Hello my fellow human Beings:
With November coming to a close and US Thanksgiving next week, we enter into a time when we are reminded to give. Shopping centres pipe Christmas jingles continuously during operating hours to remind us to buy gifts to give to others. Charities start their push to ask us to give more fundraising dollars to various persons and organizations in need of help. We are asked to GIVE, GIVE, GIVE.
But, before we can truly give with compassion and understanding to others, we must first give compassion and understanding to ourselves.
Vietnamese Buddhist monk and Zen Master, Thich Nhat Hahn, in his book, Peace Is Every Breath, reminds us:
“The key that opens the door to loving-kindness and compassion is our capacity to understand our own suffering and difficulties, and the suffering and difficulties of others.
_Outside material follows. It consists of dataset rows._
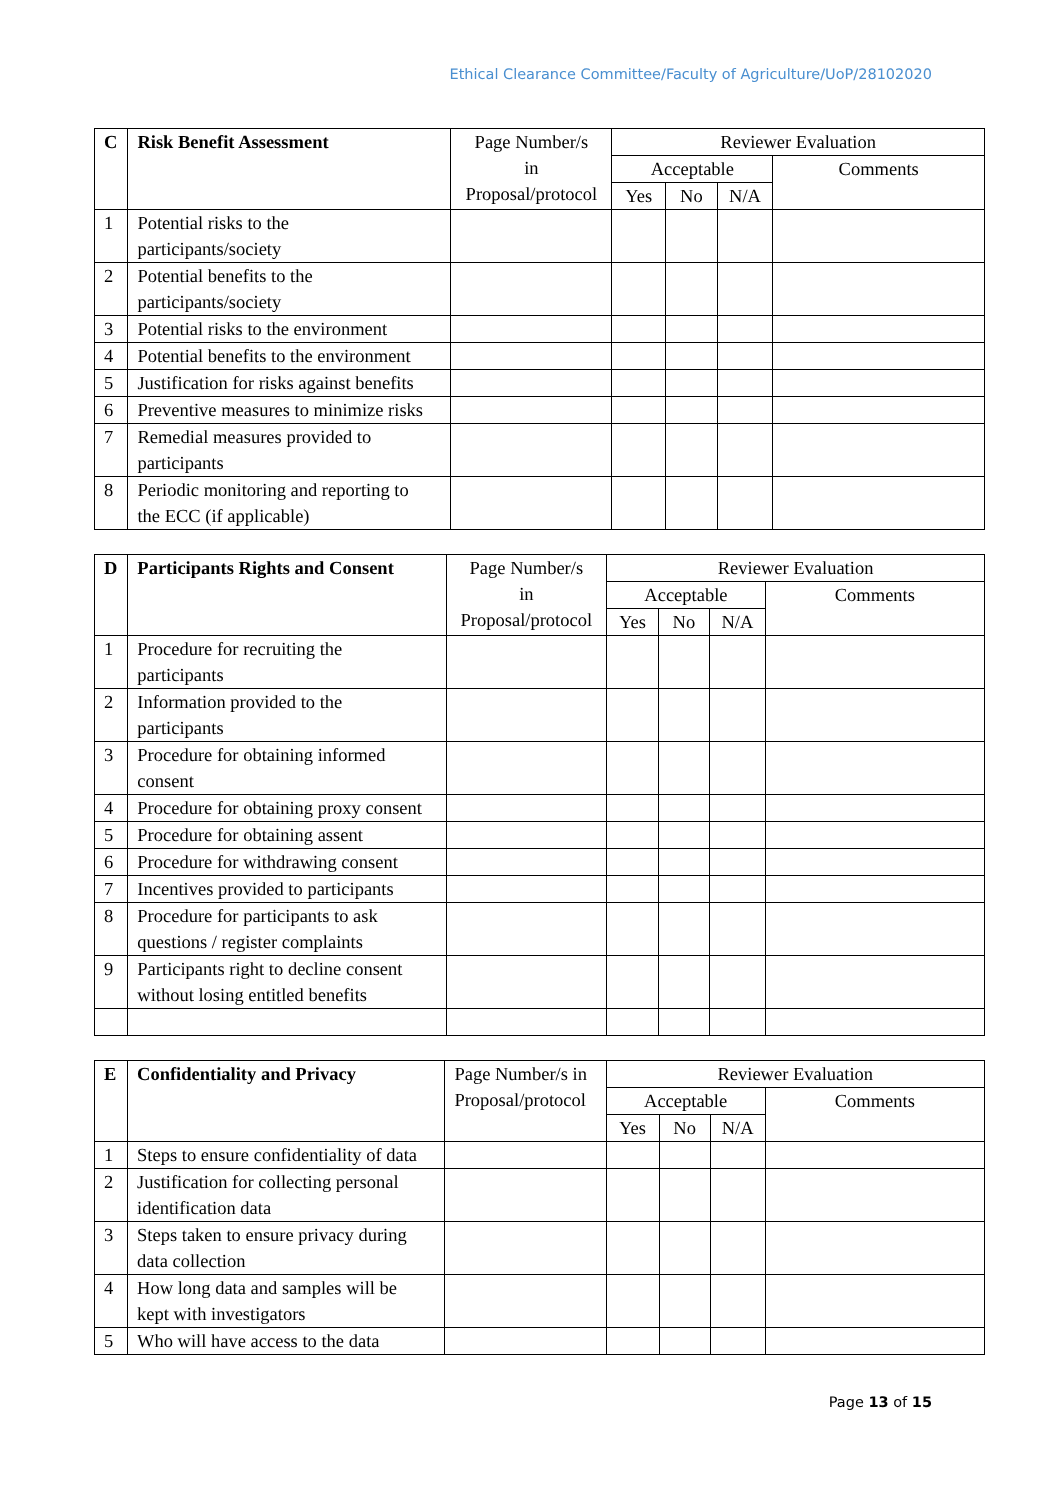Ethical Clearance Committee/Faculty of Agriculture/UoP/28102020
| C | Risk Benefit Assessment | Page Number/s in Proposal/protocol | Reviewer Evaluation | | | |
| --- | --- | --- | --- | --- | --- | --- |
| | | | Acceptable | | | Comments |
| | | | Yes | No | N/A | |
| 1 | Potential risks to the participants/society | | | | | |
| 2 | Potential benefits to the participants/society | | | | | |
| 3 | Potential risks to the environment | | | | | |
| 4 | Potential benefits to the environment | | | | | |
| 5 | Justification for risks against benefits | | | | | |
| 6 | Preventive measures to minimize risks | | | | | |
| 7 | Remedial measures provided to participants | | | | | |
| 8 | Periodic monitoring and reporting to the ECC (if applicable) | | | | | |
| D | Participants Rights and Consent | Page Number/s in Proposal/protocol | Reviewer Evaluation | | | |
| --- | --- | --- | --- | --- | --- | --- |
| | | | Acceptable | | | Comments |
| | | | Yes | No | N/A | |
| 1 | Procedure for recruiting the participants | | | | | |
| 2 | Information provided to the participants | | | | | |
| 3 | Procedure for obtaining informed consent | | | | | |
| 4 | Procedure for obtaining proxy consent | | | | | |
| 5 | Procedure for obtaining assent | | | | | |
| 6 | Procedure for withdrawing consent | | | | | |
| 7 | Incentives provided to participants | | | | | |
| 8 | Procedure for participants to ask questions / register complaints | | | | | |
| 9 | Participants right to decline consent without losing entitled benefits | | | | | |
| E | Confidentiality and Privacy | Page Number/s in Proposal/protocol | Reviewer Evaluation | | | |
| --- | --- | --- | --- | --- | --- | --- |
| | | | Acceptable | | | Comments |
| | | | Yes | No | N/A | |
| 1 | Steps to ensure confidentiality of data | | | | | |
| 2 | Justification for collecting personal identification data | | | | | |
| 3 | Steps taken to ensure privacy during data collection | | | | | |
| 4 | How long data and samples will be kept with investigators | | | | | |
| 5 | Who will have access to the data | | | | | |
Page 13 of 15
If we can see and understand our own suffering, then we easily can see and understand the difficulties of the other person, and vice versa.”
So we start first with understanding and dealing with our own suffering, rather than suppressing it and burying it deep down within us ready to explode in a fury of raw emotions if that pressure point is triggered.
We are still and present with ourselves. We embrace the child within us. We sit with that vulnerable child and gently stroke its heart as we recognize its imperfections, scars and wounds. We are kind to that suffering child, we hold that vulnerable child within us as we sit with and hear its painful emotions without judgement, accepting them just as they are. We embrace the child within us and show it compassion, understanding and love.
Kristen Neff, Ph.D., associate professor at the University of Texas, who practices Buddhist mediation, writes about how to be compassionate and understanding with ourselves in her book, Self-Compassion, and her audio program, Self-Compassion Step by Step,. She remarks:
“Why does it feel so natural to be compassionate and kind to those we care about – yet so hard to treat ourselves the same way? Our culture teaches us to use self-criticism for motivation and to build self-esteem by constantly measuring ourselves against everyone else. We need to re-learn the essential skill of being genuinely nurturing and supportive toward ourselves. …
“We often become our own worst critic because we believe it’s necessary to keep ourselves motivated, but in fact the research shows that healthy self-compassion increases our inner drive, our resilience to setbacks, and our ability to excel at work and in every aspect of life.”
She describes three components to self-compassion:
- Self-kindness – how actively comforting ourselves activates our physiological systems designed for soothing and safety;
- Common humanity – recognizing the imperfect nature of the shared human experience; and
- Mindfulness – meeting our moments of suffering with balanced awareness rather than ignoring or exaggerating our pain.
Through this practice of self-compassion, and nurturing and understanding our inner child, we can learn to show more loving-kindness to ourselves, by truly understanding and dealing with our own suffering and difficulties. Once we are able to effectively do this, we will then be better equipped to understand the suffering and difficulties of others and give to others from a place of understanding and love.
So I encourage you this week to be still, meditate and connect with your inner child. Be compassionate to yourself and embrace the child within you. Give yourself kindness, love and understanding, so that you can give kindness, love and understanding to others. Live abundantly and give to create an abundant life for others.